Drop pandas columns based on lambda during method chaining
I want to drop columns of a pandas DataFrame using a lambda. Questions like How can I use lambda to drop column of pandas dataframe? discuss this, but I want to be able to do it within a method chaining construct (which is not a condition in the other question). How can I do this?
Other questions, e.g. Method chaining solution to drop column level in pandas DataFrame, discuss column levels, but that is also different.
Solution 1:
Let's assume you want to use the name of the column as an indicator to drop each column.

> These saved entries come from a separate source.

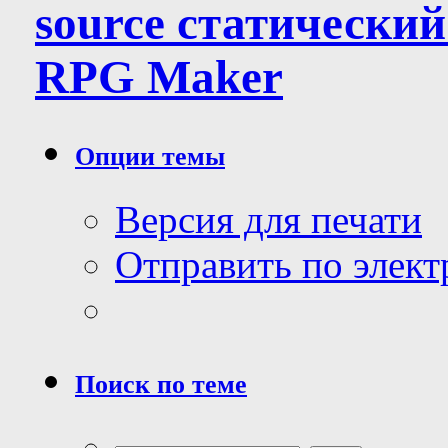
source статически
RPG Maker
Опции темы
Версия для печати
Отправить по элек
Поиск по теме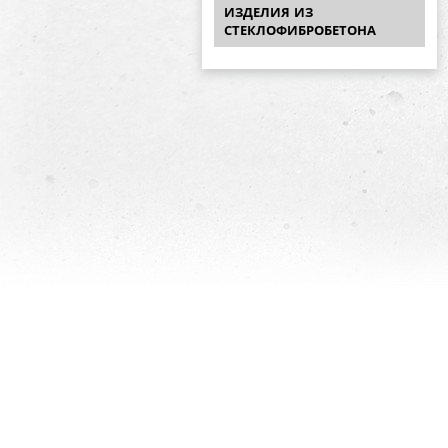
ИЗДЕЛИЯ ИЗ
СТЕКЛОФИБРОБЕТОНА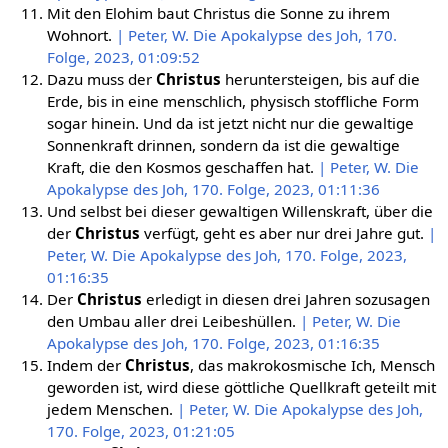
Mit den Elohim baut Christus die Sonne zu ihrem
Wohnort.
| Peter, W. Die Apokalypse des Joh, 170.
Folge, 2023, 01:09:52
Dazu muss der
Christus
heruntersteigen, bis auf die
Erde, bis in eine menschlich, physisch stoffliche Form
sogar hinein. Und da ist jetzt nicht nur die gewaltige
Sonnenkraft drinnen, sondern da ist die gewaltige
Kraft, die den Kosmos geschaffen hat.
| Peter, W. Die
Apokalypse des Joh, 170. Folge, 2023, 01:11:36
Und selbst bei dieser gewaltigen Willenskraft, über die
der
Christus
verfügt, geht es aber nur drei Jahre gut.
|
Peter, W. Die Apokalypse des Joh, 170. Folge, 2023,
01:16:35
Der
Christus
erledigt in diesen drei Jahren sozusagen
den Umbau aller drei Leibeshüllen.
| Peter, W. Die
Apokalypse des Joh, 170. Folge, 2023, 01:16:35
Indem der
Christus
, das makrokosmische Ich, Mensch
geworden ist, wird diese göttliche Quellkraft geteilt mit
jedem Menschen.
| Peter, W. Die Apokalypse des Joh,
170. Folge, 2023, 01:21:05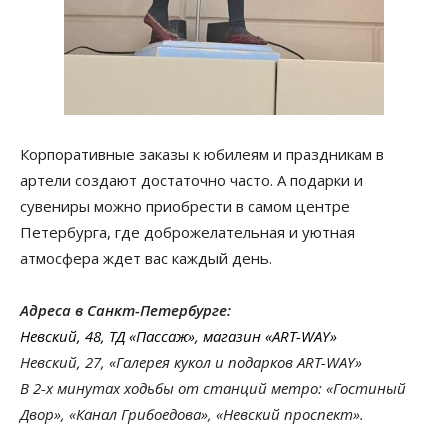
Корпоративные заказы к юбилеям и праздникам в
артели создают достаточно часто. А подарки и
сувениры можно приобрести в самом центре
Петербурга, где доброжелательная и уютная
атмосфера ждет вас каждый день.
Адреса в Санкт-Петербурге:
Невский, 48, ТД «Пассаж», магазин «ART-WAY»
Невский, 27, «Галерея кукол и подарков ART-WAY»
В 2-х минутах ходьбы от станций метро: «Гостиный
Двор», «Канал Грибоедова», «Невский проспект».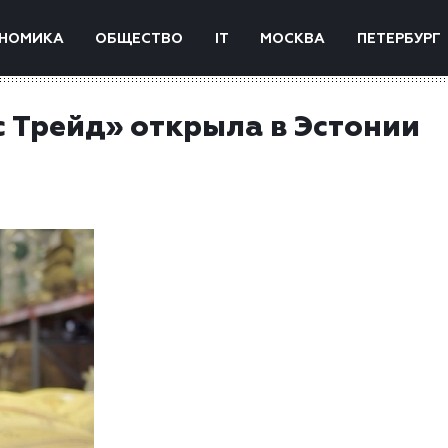
НОМИКА
ОБЩЕСТВО
IT
МОСКВА
ПЕТЕРБУРГ
 Трейд» открыла в Эстонии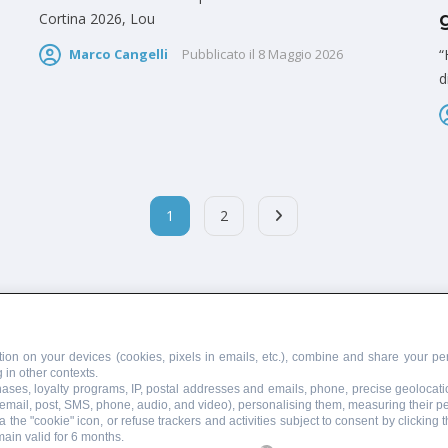
Cortina 2026, Lou
“
Marco Cangelli
Pubblicato il
8 Maggio 2026
d
1
2
PUBBLICITÀ
SCRIVI AL DIRETTORE
ion on your devices (cookies, pixels in emails, etc.), combine and share your per
 in other contexts.
chases, loyalty programs, IP, postal addresses and emails, phone, precise geolocati
 email, post, SMS, phone, audio, and video), personalising them, measuring their 
 the "cookie" icon, or refuse trackers and activities subject to consent by clicking
main valid for 6 months.
855110049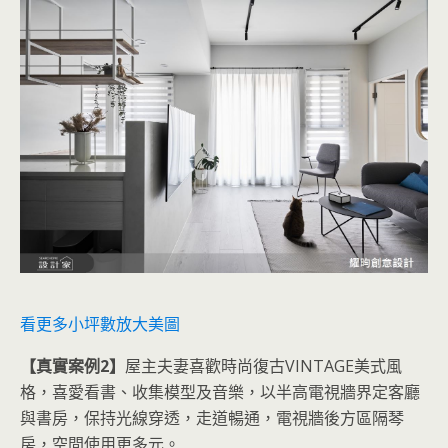
看更多小坪數放大美圖
【真實案例2】
屋主夫妻喜歡時尚復古VINTAGE美式風
格，喜愛看書、收集模型及音樂，以半高電視牆界定客廳
與書房，保持光線穿透，走道暢通，電視牆後方區隔琴
房，空間使用更多元。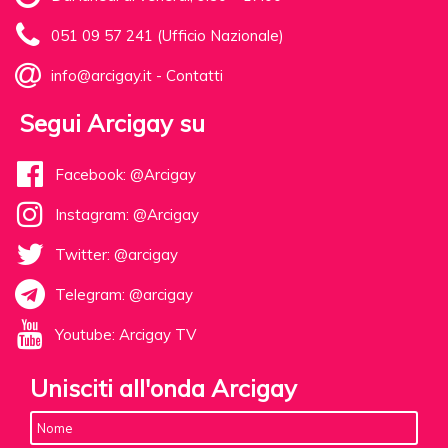
051 09 57 241 (Ufficio Nazionale)
info@arcigay.it
-
Contatti
Segui Arcigay su
Facebook: @Arcigay
Instagram: @Arcigay
Twitter: @arcigay
Telegram: @arcigay
Youtube: Arcigay TV
Unisciti all'onda Arcigay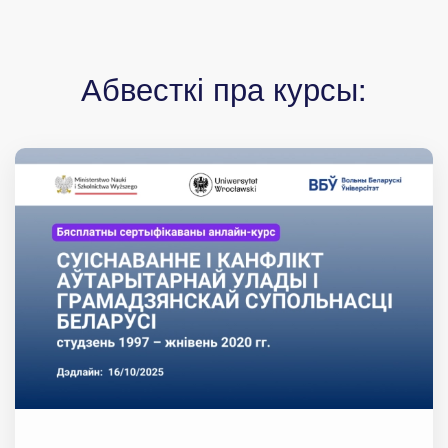
Абвесткі пра курсы: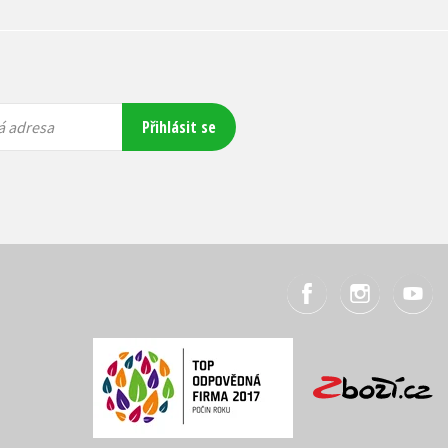
Přihlásit se
á adresa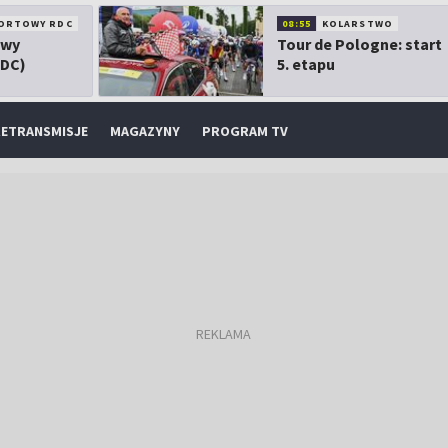
ORTOWY RDC
08:55
KOLARSTWO
owy
Tour de Pologne: start
RDC)
5. etapu
ETRANSMISJE
MAGAZYNY
PROGRAM TV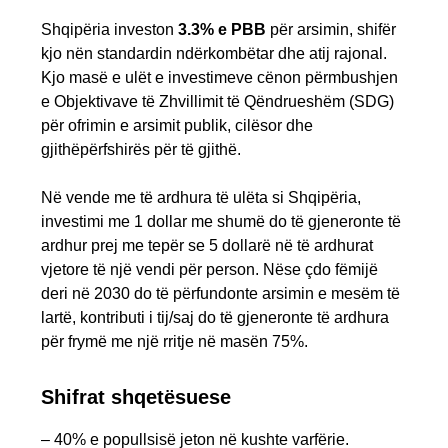
Shqipëria investon
3.3% e PBB
për arsimin, shifër
kjo nën standardin ndërkombëtar dhe atij rajonal.
Kjo masë e ulët e investimeve cënon përmbushjen
e Objektivave të Zhvillimit të Qëndrueshëm (SDG)
për ofrimin e arsimit publik, cilësor dhe
gjithëpërfshirës për të gjithë.
Në vende me të ardhura të ulëta si Shqipëria,
investimi me 1 dollar me shumë do të gjeneronte të
ardhur prej me tepër se 5 dollarë në të ardhurat
vjetore të një vendi për person. Nëse çdo fëmijë
deri në 2030 do të përfundonte arsimin e mesëm të
lartë, kontributi i tij/saj do të gjeneronte të ardhura
për frymë me një rritje në masën 75%.
Shifrat shqetësuese
– 40% e popullsisë jeton në kushte varfërie.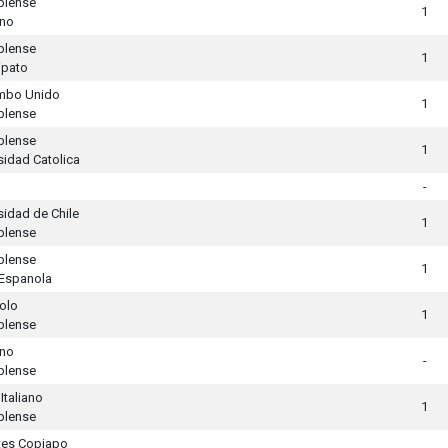
blense
1
ino
blense
1
ipato
mbo Unido
1
blense
blense
1
sidad Catolica
-
sidad de Chile
1
blense
blense
1
Espanola
olo
1
blense
ino
-
blense
Italiano
1
blense
tes Copiapo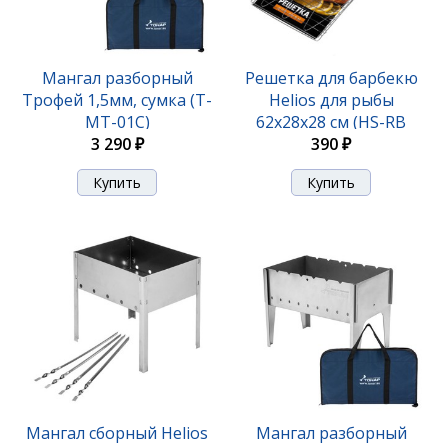
Мангал разборный
Решетка для барбекю
Трофей 1,5мм, сумка (T-
Helios для рыбы
MT-01С)
62х28х28 см (HS-RB
3 290 ₽
SY280)
390 ₽
Мангал сборный Helios
Мангал разборный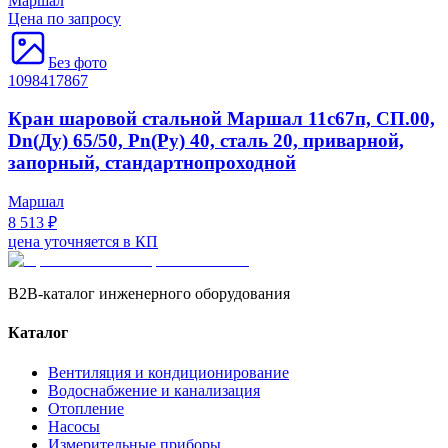
Маршал
Цена по запросу
Без фото
1098417867
Кран шаровой стальной Маршал 11с67п, СП.00,
Dn(Ду) 65/50, Рn(Ру) 40, сталь 20, приварной,
запорный, стандартнопроходной
Маршал
8 513 ₽
цена уточняется в КП
B2B-каталог инженерного оборудования
Каталог
Вентиляция и кондиционирование
Водоснабжение и канализация
Отопление
Насосы
Измерительные приборы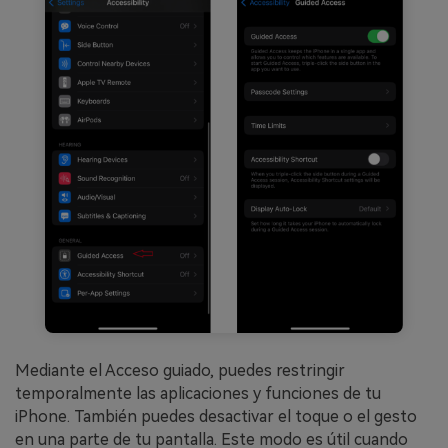
Mediante el Acceso guiado, puedes restringir
temporalmente las aplicaciones y funciones de tu
iPhone. También puedes desactivar el toque o el gesto
en una parte de tu pantalla. Este modo es útil cuando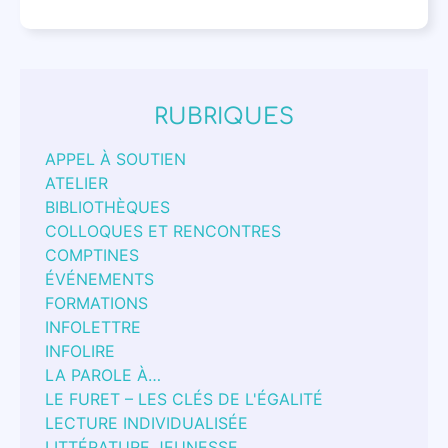
RUBRIQUES
APPEL À SOUTIEN
ATELIER
BIBLIOTHÈQUES
COLLOQUES ET RENCONTRES
COMPTINES
ÉVÉNEMENTS
FORMATIONS
INFOLETTRE
INFOLIRE
LA PAROLE À…
LE FURET – LES CLÉS DE L'ÉGALITÉ
LECTURE INDIVIDUALISÉE
LITTÉRATURE JEUNESSE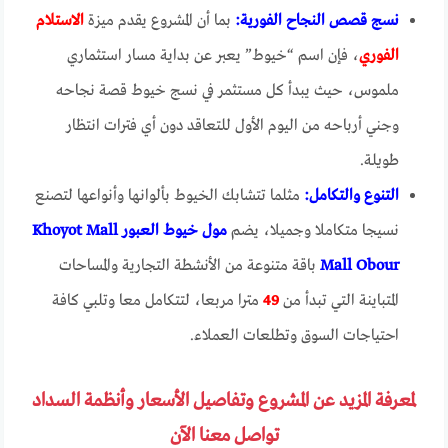
نسج قصص النجاح الفورية:
بما أن المشروع يقدم ميزة
الاستلام
الفوري
، فإن اسم “خيوط” يعبر عن بداية مسار استثماري
ملموس، حيث يبدأ كل مستثمر في نسج خيوط قصة نجاحه
وجني أرباحه من اليوم الأول للتعاقد دون أي فترات انتظار
طويلة.
التنوع والتكامل:
مثلما تتشابك الخيوط بألوانها وأنواعها لتصنع
نسيجا متكاملا وجميلا، يضم
مول خيوط العبور Khoyot Mall
Mall Obour
باقة متنوعة من الأنشطة التجارية والمساحات
المتباينة التي تبدأ من
49
مترا مربعا، لتتكامل معا وتلبي كافة
احتياجات السوق وتطلعات العملاء.
لمعرفة المزيد عن المشروع وتفاصيل الأسعار وأنظمة السداد
تواصل معنا الآن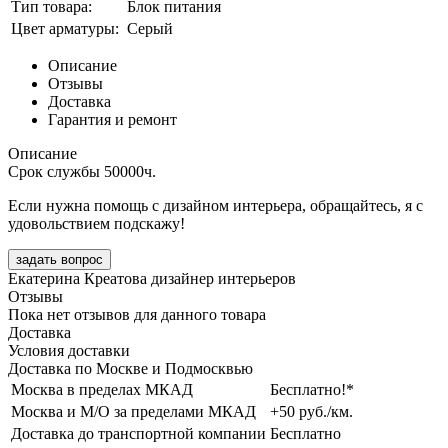
Тип товара:
Блок питания
Цвет арматуры:
Серый
Описание
Отзывы
Доставка
Гарантия и ремонт
Описание
Срок службы 50000ч.
Если нужна помощь с дизайном интерьера, обращайтесь, я с
удовольствием подскажу!
задать вопрос
Екатерина Креатова
дизайнер интерьеров
Отзывы
Пока нет отзывов для данного товара
Доставка
Условия доставки
Доставка по Москве и Подмосквью
Москва в пределах МКАД
Бесплатно!*
Москва и М/О за пределами МКАД
+50 руб./км.
Доставка до транспортной компании
Бесплатно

Here, I provide to options:
from time import time
import numpy as np
import pandas as pd
d = pd.DataFrame(np.random.randint(0, 10, (10000, 7)), columns=['a', 'b', 'c', 'd', 'e', 'f', 'g'])
print(d.shape)
t0 = time()
d.apply(lambda row: pd.Series([row[col_name] for col_name in row.index if col_name == 'a'],
index=[col_name for col_name in row.index if col_name == 'a']), axis=1, result_type="expand")
print(time() - t0)
t0 = time()
d.apply(lambda column: len(column)*[np.nan] if column.name == 'a' else column, axis=0).dropna(how='all', axis=1)
print(time() - t0)
(10000, 7)
5.570859670639038
0.005705833435058594
Since the column is available to extract any condition you like, you can adjust the condition accordingly.
While the first solution is somewhat less hacky, it goes over each row, making it super slow. The second version is very fast, albeit a bit hacky: You need to be sure, that no other column has only np.nan
values.
Maybe somewhat else has a solution that is fast and still not a hack.